News: Finance support teams head outside the wire
To the uninitiated, being deployed with a finance unit may sound like a break. The Soldiers of Detachment A, 8th Finance Battalion, who have been going outside the wire regularly for six months, beg to differ.
When they are not helping Soldiers on the west side of Logistical Support Area Anaconda with pay concerns, they are braving the crater-pocked roads outside Balad to provide needed finance services for troops stationed at surrounding installations.
Only six months through their deployment, about half of the Soldiers have put in paperwork for Combat Action Badges resulting from incidents en route.
"I've been hit by IEDs (Improvised Explosive Devices) twice," recalled Sgt. Nethaniel Bull, a motor sergeant and team leader for off-post missions. "We've had mortars [fired] at our convoys, small-arms fire at our convoys; we've pretty much seen anything anybody else has seen out here."
Though the missions have not always gone smoothly, Sgt. 1st Class Timothy Marable, Detachment A NCOIC, said that the support his Soldiers provide for troops outside of LSA Anaconda is important.
"If we're not supporting them and ensuring that their pay is correct and they are getting paid correctly, they are not going to be happy," Marable said, "and they are not going to get their mission done properly because their mind is not into it."
The detachment is broken down into several FSTs, or financial support teams, that rotate going off post.
Each FST includes a cashier, a driver who doubles as an assistant to the cashier and a team leader responsible for communicating with the Soldiers on LSA Anaconda and making sure the finance troops have a place to stay in the event of an overnight mission.
These missions can last anywhere from a few hours to a few days, depending on how many troops are at their destination.
In early March, three Soldiers departed on a mission to Forward Operating Base Poliwoda, escorted by troops from 1-8th Infantry.

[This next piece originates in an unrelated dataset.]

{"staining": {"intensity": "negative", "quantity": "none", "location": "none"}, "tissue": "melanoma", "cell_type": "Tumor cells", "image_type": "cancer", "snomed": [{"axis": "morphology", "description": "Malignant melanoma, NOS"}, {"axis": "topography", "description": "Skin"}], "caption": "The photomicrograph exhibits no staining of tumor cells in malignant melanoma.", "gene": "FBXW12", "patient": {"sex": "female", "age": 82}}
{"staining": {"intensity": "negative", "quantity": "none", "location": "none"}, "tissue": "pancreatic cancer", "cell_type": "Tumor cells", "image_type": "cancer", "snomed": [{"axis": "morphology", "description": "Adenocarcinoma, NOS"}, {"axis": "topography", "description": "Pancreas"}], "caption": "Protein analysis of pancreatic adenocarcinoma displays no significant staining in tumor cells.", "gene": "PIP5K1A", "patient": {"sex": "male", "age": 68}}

Within minutes of their arrival, the FST attracted a line of several dozen Soldiers. Some needed to submit pay inquiries to have financial concerns resolved, but most came to withdraw up to $350 via casual pay.
"It's important because we don't have ATMs out here," said Pfc. Alexander Allen, a forward observer for Headquarters and Headquarters Company, 1-8th Infantry, about the casual pay option.
Allen said that he intends to use the money to pay for haircuts, hygiene items and new DVDs.
Most of the Soldiers say they have lost track of the number of missions they have gone on since their arrival in theater, but Marable puts the number of missions between 25 and 30.
He said knowing his troops are in harm's way has not gotten easier.
"Every time they leave, I worry about them," said Marable, who sees himself as the detachment's "father figure." "You never know what's going to happen out there."
Despite his concerns, Marable said he knows his Soldiers can deal with the stress.
"I can say I have been in one of the convoys when an IED had blown up right in front of our vehicle and the Soldiers were a little nervous, as any Soldier would be in that situation, but they handled themselves really well." Marable said.
"They had the shakes a little bit, but we consoled each other â?¦ and they were OK."